#### TRY IT:
Your answer should consist of each line from the data below that contains "Fixed".

Stored data entries
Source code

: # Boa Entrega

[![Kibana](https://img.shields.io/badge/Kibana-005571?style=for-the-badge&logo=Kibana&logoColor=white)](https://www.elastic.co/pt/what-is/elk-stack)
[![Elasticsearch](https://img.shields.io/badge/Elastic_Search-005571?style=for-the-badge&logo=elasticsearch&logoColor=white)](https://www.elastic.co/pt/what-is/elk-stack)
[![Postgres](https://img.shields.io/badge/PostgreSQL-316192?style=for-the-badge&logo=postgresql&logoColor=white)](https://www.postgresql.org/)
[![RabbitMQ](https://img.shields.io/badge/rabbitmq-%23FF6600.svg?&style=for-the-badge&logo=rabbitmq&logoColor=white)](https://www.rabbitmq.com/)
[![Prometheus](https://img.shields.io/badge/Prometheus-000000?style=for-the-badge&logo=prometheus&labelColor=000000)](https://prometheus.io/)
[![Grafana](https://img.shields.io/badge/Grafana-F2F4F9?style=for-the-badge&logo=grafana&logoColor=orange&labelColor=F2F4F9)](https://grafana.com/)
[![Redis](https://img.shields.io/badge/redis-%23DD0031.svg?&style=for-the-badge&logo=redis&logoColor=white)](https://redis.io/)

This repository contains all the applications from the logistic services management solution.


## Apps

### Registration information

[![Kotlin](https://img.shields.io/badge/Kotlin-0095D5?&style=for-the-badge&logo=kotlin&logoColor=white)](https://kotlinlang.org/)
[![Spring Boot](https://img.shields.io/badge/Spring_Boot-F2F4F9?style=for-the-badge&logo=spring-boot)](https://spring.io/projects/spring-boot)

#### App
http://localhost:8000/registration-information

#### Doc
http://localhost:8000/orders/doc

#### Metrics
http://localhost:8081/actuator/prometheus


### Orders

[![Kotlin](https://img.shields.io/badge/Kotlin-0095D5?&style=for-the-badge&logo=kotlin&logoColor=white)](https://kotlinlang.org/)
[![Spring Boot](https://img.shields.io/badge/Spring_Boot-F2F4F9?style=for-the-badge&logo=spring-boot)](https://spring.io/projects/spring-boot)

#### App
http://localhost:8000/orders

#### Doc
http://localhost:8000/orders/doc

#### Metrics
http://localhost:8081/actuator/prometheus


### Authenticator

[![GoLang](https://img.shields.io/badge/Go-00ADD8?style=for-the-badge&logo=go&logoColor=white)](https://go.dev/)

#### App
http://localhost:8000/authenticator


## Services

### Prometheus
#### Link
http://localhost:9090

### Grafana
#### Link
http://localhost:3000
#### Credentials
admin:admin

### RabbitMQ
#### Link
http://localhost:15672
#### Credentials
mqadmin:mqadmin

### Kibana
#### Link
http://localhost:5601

* * *

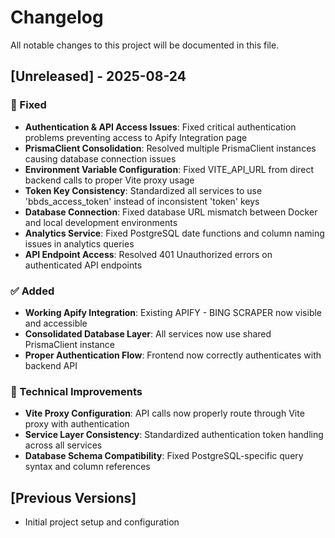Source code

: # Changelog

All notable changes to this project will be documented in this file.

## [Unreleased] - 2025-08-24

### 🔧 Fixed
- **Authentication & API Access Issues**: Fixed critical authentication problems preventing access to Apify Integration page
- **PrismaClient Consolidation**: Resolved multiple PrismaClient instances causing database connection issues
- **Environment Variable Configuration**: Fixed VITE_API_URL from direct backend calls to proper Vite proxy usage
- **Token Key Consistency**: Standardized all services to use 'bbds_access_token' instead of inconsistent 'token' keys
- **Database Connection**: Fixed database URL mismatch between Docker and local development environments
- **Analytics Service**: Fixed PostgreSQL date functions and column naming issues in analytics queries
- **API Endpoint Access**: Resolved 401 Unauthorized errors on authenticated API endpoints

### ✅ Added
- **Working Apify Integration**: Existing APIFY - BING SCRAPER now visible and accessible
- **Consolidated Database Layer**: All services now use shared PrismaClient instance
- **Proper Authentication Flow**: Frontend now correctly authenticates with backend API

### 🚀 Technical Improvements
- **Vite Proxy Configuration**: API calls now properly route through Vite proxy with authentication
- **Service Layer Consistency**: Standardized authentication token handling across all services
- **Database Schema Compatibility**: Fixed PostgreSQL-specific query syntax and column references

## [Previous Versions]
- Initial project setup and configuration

#### TASK SOLUTION:
### 🔧 Fixed
- **Authentication & API Access Issues**: Fixed critical authentication problems preventing access to Apify Integration page
- **Environment Variable Configuration**: Fixed VITE_API_URL from direct backend calls to proper Vite proxy usage
- **Database Connection**: Fixed database URL mismatch between Docker and local development environments
- **Analytics Service**: Fixed PostgreSQL date functions and column naming issues in analytics queries
- **Database Schema Compatibility**: Fixed PostgreSQL-specific query syntax and column references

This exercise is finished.